US Senators Predict Action to Allow Prosecution of Terror Suspects at Guantanamo
By Michael Bowman
Washington
02 July 2006
This photo, reviewed by a US Department of Defense official, US military guards keeps watch from a tower overlooking the perimeter of Camp Delta detention center, June 29, 2006
U.S. senators from both political parties say Congress is likely to give President Bush the authority he needs to prosecute terror suspects held at the U.S. Naval Station at Guantanamo Bay, Cuba. Discussion of how to adjudicate the detainees follows last week's Supreme Court decision striking down military commissions established by the Bush administration for that purpose.
Ever since the terrorist attacks of September 11, 2001, President Bush has asserted broad executive power to conduct the war on terror as he deems necessary, including the establishment of military commissions to try terror suspects held at Guantanamo Bay. Last Thursday, the Supreme Court placed clear limits on wartime executive power - a decision applauded by Rhode Island Democratic Senator Jack Reed.
"The president declared, essentially, that he was operating on his own capacity as commander-in-chief," said Reed. "And, I think, the court reined him back, and I think that is appropriate."
The Supreme Court held that military commissions must adhere to established U.S. military court procedure, unless Congress grants permission for those procedures to be altered. Speaking on the Fox News Sunday television program, Senator Reed predicted Republicans and Democrats in Congress will work together, so that terror suspects are tried as the Bush administration wants.
"What it [the Supreme Court decision] insists is that the president come to the Congress - and in a deliberate fashion, and a democratic fashion, we give him the authority that he needs," he added.

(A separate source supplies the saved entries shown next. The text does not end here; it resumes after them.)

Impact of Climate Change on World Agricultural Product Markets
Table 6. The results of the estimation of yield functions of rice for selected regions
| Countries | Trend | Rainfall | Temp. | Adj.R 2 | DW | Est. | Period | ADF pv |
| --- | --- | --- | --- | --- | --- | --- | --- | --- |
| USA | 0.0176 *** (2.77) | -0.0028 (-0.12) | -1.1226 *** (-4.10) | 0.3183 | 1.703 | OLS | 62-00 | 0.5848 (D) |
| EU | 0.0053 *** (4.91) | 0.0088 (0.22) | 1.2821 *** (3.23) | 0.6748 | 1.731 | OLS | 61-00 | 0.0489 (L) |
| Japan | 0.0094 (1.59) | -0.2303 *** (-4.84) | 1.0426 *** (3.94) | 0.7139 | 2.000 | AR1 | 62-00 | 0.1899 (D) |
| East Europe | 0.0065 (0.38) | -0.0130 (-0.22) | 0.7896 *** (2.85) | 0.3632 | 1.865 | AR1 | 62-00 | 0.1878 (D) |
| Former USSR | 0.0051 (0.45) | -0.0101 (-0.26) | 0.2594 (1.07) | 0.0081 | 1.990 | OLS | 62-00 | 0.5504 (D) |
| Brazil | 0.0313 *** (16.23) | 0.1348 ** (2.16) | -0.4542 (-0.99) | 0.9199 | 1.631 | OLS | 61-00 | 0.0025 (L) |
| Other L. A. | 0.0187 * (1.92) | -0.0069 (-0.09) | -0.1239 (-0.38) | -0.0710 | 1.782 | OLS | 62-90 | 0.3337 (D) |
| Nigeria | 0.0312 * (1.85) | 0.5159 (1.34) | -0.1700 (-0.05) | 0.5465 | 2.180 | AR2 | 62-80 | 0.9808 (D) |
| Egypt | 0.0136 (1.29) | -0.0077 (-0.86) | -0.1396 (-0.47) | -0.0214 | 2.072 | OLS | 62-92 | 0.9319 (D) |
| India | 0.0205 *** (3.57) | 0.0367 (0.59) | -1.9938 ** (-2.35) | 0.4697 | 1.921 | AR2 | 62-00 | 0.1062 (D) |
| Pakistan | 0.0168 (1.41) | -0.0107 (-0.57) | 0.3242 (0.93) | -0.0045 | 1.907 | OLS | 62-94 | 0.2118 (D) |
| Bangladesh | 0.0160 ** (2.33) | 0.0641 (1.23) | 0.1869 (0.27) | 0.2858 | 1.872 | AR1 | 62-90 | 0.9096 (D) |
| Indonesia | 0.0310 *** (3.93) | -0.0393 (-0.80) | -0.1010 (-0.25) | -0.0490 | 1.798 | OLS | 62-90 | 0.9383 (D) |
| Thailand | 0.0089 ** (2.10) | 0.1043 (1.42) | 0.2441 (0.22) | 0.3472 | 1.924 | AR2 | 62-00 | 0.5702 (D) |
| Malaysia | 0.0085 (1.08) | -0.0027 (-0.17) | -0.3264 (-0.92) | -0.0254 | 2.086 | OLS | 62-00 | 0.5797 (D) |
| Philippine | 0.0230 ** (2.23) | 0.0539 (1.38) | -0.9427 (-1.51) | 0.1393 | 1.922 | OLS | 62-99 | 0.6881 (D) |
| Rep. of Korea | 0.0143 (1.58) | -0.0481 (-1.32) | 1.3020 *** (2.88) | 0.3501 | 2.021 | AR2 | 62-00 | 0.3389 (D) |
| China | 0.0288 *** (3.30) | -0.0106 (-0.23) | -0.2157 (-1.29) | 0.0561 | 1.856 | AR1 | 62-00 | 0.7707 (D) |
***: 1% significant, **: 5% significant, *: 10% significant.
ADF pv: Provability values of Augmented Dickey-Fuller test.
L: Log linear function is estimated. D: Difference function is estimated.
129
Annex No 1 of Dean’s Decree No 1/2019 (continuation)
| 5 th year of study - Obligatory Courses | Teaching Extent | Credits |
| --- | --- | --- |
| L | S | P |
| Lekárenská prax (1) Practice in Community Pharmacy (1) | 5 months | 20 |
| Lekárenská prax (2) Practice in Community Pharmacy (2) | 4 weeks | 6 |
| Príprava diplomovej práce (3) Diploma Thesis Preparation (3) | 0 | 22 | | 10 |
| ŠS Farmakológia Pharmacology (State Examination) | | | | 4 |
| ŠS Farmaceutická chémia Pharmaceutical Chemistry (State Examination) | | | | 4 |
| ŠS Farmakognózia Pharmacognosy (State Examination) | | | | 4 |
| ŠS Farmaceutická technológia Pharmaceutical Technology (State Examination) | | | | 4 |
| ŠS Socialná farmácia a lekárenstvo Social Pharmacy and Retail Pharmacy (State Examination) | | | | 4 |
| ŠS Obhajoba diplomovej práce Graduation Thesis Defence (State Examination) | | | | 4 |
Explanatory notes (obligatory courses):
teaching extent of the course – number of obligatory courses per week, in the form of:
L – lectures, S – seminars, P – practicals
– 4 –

That view was echoed by Republican Senator Mitch McConnell of Kentucky on NBC's Meet the Press program.
"The Congress is very, very likely to give the president exactly what he thinks he needs to continue to fight the war on terror. And it is important for all of us to remember that we have not been attacked here at home since 9-11 [September 11, 2001]. That is not an accident. The policies we have pursued are protecting us here at home," said McConnell.
The Bush administration has long insisted that the Geneva Conventions governing the treatment of prisoners of war do not apply to terror suspects, but that detainees will be treated humanely, nonetheless.
However, a five-justice majority in the Supreme Court ruled that military commissions, as they are currently constituted, violate a Geneva Conventions stipulation that prisoners be tried by "a regularly constituted court."
Speaking on Fox News Sunday, South Carolina Republican Senator Lindsay Graham described the Supreme Court's invocation of the Geneva Conventions as "breathtaking."
"The question for this country is, should [whether] al-Qaida members, who do not sign up to the Geneva Convention, who show disdain for it, who butcher our troops, be given the protection of a treaty they are not part of. In my opinion, [the answer is] no," concluded Graham.
President Bush has said he would like to shut down the Guantanamo Bay detention facilities. But Senator McConnell downplayed any suggestion that the Supreme Court ruling would hasten an eventual decision to dismantle the camps and transfer the detainees.
Meanwhile, political and legal analysts say the Supreme Court decision could spark challenges to other areas where the Bush administration has asserted executive wartime privilege, including a program to wiretap international telephone conversations of suspected terrorists, without a warrant.